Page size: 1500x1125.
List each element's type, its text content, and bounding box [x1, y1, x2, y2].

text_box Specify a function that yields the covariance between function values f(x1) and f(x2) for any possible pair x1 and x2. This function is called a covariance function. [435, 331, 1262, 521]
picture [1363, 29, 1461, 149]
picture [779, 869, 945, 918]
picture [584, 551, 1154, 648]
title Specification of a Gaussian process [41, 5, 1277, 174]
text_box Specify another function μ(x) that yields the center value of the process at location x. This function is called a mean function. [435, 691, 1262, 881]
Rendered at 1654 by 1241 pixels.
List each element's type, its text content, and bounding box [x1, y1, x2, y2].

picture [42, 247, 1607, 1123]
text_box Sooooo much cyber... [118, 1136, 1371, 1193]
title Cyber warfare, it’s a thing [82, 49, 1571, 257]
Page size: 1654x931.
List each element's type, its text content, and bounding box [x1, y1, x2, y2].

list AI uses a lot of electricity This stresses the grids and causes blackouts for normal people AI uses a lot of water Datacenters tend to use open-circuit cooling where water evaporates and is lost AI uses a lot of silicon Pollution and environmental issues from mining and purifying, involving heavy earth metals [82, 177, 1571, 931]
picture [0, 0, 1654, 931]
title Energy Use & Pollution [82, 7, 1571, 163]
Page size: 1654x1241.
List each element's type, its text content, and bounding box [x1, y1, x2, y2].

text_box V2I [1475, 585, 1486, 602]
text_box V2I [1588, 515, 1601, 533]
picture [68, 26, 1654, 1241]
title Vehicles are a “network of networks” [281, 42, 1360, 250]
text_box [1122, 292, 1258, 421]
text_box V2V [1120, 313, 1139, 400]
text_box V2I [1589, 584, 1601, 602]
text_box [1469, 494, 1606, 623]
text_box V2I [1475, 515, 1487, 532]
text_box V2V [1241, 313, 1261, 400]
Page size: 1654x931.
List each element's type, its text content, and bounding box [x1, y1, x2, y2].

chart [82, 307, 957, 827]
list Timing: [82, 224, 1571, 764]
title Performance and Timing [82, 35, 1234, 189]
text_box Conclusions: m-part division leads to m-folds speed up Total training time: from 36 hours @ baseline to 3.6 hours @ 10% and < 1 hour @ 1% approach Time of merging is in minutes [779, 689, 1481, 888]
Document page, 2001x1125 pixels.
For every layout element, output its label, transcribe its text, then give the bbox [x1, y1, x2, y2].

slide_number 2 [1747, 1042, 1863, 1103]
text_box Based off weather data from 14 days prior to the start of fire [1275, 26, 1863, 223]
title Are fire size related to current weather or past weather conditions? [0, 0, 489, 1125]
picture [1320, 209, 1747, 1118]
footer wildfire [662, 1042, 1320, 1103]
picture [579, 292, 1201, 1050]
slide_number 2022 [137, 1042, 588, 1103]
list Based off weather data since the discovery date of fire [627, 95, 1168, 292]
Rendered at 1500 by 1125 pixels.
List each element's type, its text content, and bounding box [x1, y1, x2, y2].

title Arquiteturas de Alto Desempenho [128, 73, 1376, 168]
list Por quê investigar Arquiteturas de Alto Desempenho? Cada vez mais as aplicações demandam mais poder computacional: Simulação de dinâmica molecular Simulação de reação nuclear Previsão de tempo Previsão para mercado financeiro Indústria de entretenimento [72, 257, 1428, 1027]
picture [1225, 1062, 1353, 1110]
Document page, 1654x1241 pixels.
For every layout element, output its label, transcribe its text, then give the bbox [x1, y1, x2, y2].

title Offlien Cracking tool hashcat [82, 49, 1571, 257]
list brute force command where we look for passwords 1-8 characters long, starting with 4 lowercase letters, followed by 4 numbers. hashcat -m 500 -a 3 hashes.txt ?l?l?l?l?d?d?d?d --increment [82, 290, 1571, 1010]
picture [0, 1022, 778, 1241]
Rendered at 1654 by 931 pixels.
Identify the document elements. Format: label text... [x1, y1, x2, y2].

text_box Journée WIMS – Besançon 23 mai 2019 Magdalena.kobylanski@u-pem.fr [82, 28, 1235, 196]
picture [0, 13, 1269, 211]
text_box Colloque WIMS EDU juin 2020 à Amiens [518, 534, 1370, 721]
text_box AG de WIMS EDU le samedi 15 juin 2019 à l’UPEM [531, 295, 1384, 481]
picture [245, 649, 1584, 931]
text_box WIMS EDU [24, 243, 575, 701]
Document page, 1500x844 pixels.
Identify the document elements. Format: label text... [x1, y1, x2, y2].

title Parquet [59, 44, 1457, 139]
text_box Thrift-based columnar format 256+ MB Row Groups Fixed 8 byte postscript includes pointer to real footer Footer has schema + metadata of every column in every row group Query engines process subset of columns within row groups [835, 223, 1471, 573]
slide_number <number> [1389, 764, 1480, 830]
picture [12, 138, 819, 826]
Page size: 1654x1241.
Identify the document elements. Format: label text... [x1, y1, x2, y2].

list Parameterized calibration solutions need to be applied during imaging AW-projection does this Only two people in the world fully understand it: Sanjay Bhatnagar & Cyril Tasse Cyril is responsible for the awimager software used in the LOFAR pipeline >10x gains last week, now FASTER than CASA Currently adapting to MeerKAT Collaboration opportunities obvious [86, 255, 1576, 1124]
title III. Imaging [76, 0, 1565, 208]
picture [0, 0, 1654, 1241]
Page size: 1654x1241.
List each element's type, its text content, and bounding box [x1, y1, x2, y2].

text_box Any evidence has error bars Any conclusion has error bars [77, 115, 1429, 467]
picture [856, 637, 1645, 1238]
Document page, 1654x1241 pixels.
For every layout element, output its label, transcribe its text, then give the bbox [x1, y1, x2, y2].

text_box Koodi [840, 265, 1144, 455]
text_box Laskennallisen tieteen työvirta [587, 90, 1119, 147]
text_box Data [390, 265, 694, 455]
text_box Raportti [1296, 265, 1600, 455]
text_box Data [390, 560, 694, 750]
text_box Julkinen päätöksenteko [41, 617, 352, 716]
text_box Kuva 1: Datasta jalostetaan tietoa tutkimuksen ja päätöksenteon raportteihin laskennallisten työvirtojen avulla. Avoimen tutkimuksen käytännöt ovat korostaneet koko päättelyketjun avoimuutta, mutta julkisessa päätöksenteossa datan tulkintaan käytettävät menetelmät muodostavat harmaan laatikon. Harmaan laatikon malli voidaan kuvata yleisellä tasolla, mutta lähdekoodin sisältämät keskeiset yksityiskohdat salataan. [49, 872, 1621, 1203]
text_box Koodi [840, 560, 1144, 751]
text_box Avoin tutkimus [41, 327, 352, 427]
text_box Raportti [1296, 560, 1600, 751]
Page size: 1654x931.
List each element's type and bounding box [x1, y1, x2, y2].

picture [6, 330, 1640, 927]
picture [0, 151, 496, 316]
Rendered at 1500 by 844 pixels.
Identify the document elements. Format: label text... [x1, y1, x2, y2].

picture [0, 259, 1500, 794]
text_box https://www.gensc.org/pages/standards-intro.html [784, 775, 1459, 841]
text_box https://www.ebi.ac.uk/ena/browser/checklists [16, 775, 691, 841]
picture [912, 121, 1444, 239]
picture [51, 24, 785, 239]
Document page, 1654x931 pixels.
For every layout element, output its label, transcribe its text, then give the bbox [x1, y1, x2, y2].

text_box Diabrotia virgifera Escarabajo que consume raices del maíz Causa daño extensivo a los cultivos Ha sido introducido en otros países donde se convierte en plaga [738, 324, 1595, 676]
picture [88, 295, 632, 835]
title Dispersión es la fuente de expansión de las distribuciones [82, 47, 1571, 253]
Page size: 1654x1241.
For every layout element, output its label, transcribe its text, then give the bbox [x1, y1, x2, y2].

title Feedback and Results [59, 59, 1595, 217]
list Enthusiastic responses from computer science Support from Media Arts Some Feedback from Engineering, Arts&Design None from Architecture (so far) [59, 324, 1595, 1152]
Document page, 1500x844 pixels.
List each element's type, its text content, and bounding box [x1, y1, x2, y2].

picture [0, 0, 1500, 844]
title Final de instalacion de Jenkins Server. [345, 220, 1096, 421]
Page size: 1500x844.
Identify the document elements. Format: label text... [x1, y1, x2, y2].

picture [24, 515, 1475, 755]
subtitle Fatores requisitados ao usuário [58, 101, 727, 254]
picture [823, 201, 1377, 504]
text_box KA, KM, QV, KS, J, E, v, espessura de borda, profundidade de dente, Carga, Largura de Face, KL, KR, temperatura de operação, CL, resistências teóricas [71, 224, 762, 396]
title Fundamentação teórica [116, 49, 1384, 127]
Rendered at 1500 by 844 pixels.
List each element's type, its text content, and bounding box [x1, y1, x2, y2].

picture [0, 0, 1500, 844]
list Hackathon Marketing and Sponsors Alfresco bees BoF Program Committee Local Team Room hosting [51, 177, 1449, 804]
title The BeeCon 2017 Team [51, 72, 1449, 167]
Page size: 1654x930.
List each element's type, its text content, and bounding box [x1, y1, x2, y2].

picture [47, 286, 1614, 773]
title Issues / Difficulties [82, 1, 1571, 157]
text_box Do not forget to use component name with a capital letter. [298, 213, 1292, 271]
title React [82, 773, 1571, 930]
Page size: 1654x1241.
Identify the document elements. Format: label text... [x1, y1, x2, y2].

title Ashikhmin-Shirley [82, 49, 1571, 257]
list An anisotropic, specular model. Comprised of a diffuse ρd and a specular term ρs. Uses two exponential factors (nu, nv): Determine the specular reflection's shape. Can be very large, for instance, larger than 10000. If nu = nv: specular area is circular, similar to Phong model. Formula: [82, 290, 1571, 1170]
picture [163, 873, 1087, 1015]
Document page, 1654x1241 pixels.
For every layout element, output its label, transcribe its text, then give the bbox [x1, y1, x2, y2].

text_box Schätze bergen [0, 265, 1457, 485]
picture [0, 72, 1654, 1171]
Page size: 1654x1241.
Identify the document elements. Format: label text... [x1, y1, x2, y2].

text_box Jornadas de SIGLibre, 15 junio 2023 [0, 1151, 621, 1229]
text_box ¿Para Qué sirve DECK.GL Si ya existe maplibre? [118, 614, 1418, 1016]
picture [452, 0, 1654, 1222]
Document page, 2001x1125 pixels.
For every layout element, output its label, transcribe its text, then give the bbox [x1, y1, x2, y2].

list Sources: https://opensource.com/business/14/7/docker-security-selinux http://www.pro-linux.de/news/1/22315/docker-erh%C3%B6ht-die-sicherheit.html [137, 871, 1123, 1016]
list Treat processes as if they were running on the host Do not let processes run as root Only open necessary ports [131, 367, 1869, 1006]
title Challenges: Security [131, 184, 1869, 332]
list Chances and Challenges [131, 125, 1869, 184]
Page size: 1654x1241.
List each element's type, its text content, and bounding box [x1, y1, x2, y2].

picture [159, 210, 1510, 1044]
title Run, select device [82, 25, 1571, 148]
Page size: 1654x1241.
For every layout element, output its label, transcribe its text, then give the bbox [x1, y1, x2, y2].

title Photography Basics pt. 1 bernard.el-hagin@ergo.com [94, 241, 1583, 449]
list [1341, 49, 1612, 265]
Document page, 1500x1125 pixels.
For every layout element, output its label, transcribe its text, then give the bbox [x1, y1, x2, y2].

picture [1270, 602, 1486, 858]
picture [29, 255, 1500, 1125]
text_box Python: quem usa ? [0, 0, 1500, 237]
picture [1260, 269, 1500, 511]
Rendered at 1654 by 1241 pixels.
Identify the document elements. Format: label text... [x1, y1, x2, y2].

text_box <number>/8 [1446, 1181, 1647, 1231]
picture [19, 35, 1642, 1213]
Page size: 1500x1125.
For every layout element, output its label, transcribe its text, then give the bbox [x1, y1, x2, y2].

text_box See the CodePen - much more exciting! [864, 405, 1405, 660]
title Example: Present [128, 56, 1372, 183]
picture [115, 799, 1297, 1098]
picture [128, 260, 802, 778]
# # # #
**What is being asked:**
Copy the lines of the listing above word for word, from the line with "Page size: 1500x844." up to and including the line with "title React [82, 773, 1571, 930]".

**Solution below:**
Page size: 1500x844.
Identify the document elements. Format: label text... [x1, y1, x2, y2].

picture [24, 515, 1475, 755]
subtitle Fatores requisitados ao usuário [58, 101, 727, 254]
picture [823, 201, 1377, 504]
text_box KA, KM, QV, KS, J, E, v, espessura de borda, profundidade de dente, Carga, Largura de Face, KL, KR, temperatura de operação, CL, resistências teóricas [71, 224, 762, 396]
title Fundamentação teórica [116, 49, 1384, 127]
Rendered at 1500 by 844 pixels.
List each element's type, its text content, and bounding box [x1, y1, x2, y2].

picture [0, 0, 1500, 844]
list Hackathon Marketing and Sponsors Alfresco bees BoF Program Committee Local Team Room hosting [51, 177, 1449, 804]
title The BeeCon 2017 Team [51, 72, 1449, 167]
Page size: 1654x930.
List each element's type, its text content, and bounding box [x1, y1, x2, y2].

picture [47, 286, 1614, 773]
title Issues / Difficulties [82, 1, 1571, 157]
text_box Do not forget to use component name with a capital letter. [298, 213, 1292, 271]
title React [82, 773, 1571, 930]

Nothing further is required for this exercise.